The government acceptance rate for occupational diseases especially those who are suffering or have suffered from cancer and leukemia was up to 48.9 percent between 2010 and 2012 with 266 cases out of 544 being approved for compensation.

This was an increase from an average approval rate of 13.1 percent between 2000 and 2009, according to the health ministry.

Tuncak said he was afraid that many workers at Samsung Electronics have fallen victim to priorities that place profits before human rights.
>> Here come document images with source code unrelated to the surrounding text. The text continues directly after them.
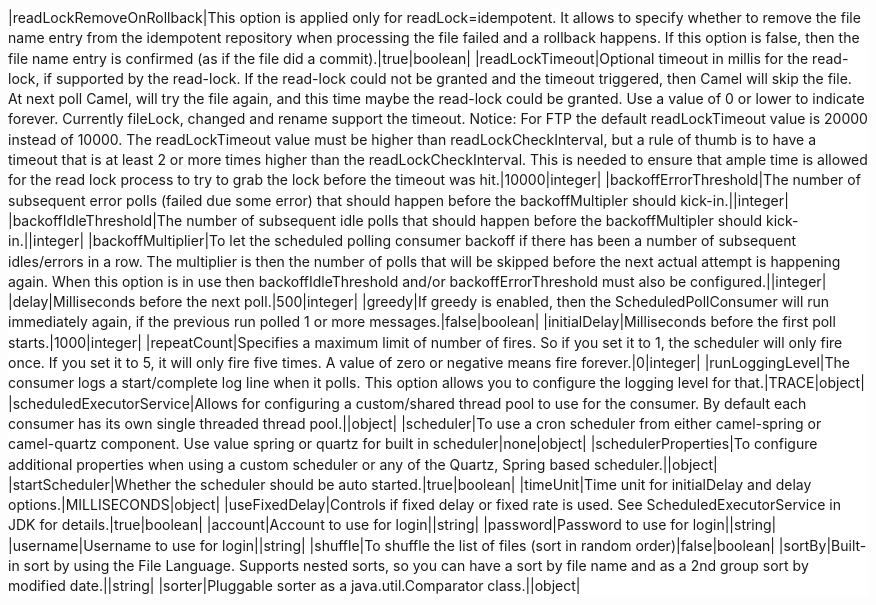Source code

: |readLockRemoveOnRollback|This option is applied only for readLock=idempotent. It allows to specify whether to remove the file name entry from the idempotent repository when processing the file failed and a rollback happens. If this option is false, then the file name entry is confirmed (as if the file did a commit).|true|boolean|
|readLockTimeout|Optional timeout in millis for the read-lock, if supported by the read-lock. If the read-lock could not be granted and the timeout triggered, then Camel will skip the file. At next poll Camel, will try the file again, and this time maybe the read-lock could be granted. Use a value of 0 or lower to indicate forever. Currently fileLock, changed and rename support the timeout. Notice: For FTP the default readLockTimeout value is 20000 instead of 10000. The readLockTimeout value must be higher than readLockCheckInterval, but a rule of thumb is to have a timeout that is at least 2 or more times higher than the readLockCheckInterval. This is needed to ensure that ample time is allowed for the read lock process to try to grab the lock before the timeout was hit.|10000|integer|
|backoffErrorThreshold|The number of subsequent error polls (failed due some error) that should happen before the backoffMultipler should kick-in.||integer|
|backoffIdleThreshold|The number of subsequent idle polls that should happen before the backoffMultipler should kick-in.||integer|
|backoffMultiplier|To let the scheduled polling consumer backoff if there has been a number of subsequent idles/errors in a row. The multiplier is then the number of polls that will be skipped before the next actual attempt is happening again. When this option is in use then backoffIdleThreshold and/or backoffErrorThreshold must also be configured.||integer|
|delay|Milliseconds before the next poll.|500|integer|
|greedy|If greedy is enabled, then the ScheduledPollConsumer will run immediately again, if the previous run polled 1 or more messages.|false|boolean|
|initialDelay|Milliseconds before the first poll starts.|1000|integer|
|repeatCount|Specifies a maximum limit of number of fires. So if you set it to 1, the scheduler will only fire once. If you set it to 5, it will only fire five times. A value of zero or negative means fire forever.|0|integer|
|runLoggingLevel|The consumer logs a start/complete log line when it polls. This option allows you to configure the logging level for that.|TRACE|object|
|scheduledExecutorService|Allows for configuring a custom/shared thread pool to use for the consumer. By default each consumer has its own single threaded thread pool.||object|
|scheduler|To use a cron scheduler from either camel-spring or camel-quartz component. Use value spring or quartz for built in scheduler|none|object|
|schedulerProperties|To configure additional properties when using a custom scheduler or any of the Quartz, Spring based scheduler.||object|
|startScheduler|Whether the scheduler should be auto started.|true|boolean|
|timeUnit|Time unit for initialDelay and delay options.|MILLISECONDS|object|
|useFixedDelay|Controls if fixed delay or fixed rate is used. See ScheduledExecutorService in JDK for details.|true|boolean|
|account|Account to use for login||string|
|password|Password to use for login||string|
|username|Username to use for login||string|
|shuffle|To shuffle the list of files (sort in random order)|false|boolean|
|sortBy|Built-in sort by using the File Language. Supports nested sorts, so you can have a sort by file name and as a 2nd group sort by modified date.||string|
|sorter|Pluggable sorter as a java.util.Comparator class.||object|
The UN official said the victims claim that they used or were otherwise exposed to hazardous substances every day, sometimes for 12 hours a day, with only 1 or 2 days off per month.

The UN official added; "Yet despite what appear to be massive information gaps, victims bear the burden of proving that their suffering is a result of hazardous substances in the workplace."

The statement was mostly written based on interviews.

The UN official said his main mission was to monitor and assess government steps to protect human rights implicated in the management of hazardous substances and waste throughout people's lives; however, out of his 70-minute presentation about the results, Tuncak spent more time talking about the ongoing Samsung case.

The UN official said he also met with the Ministry of Foreign Affairs, Ministry of Defense, Ministry of Trade, Industry and Energy and various divisions of the Ministry of Environment.

An official at the foreign ministry didn't respond to The Korea Times' requests for comments on the findings.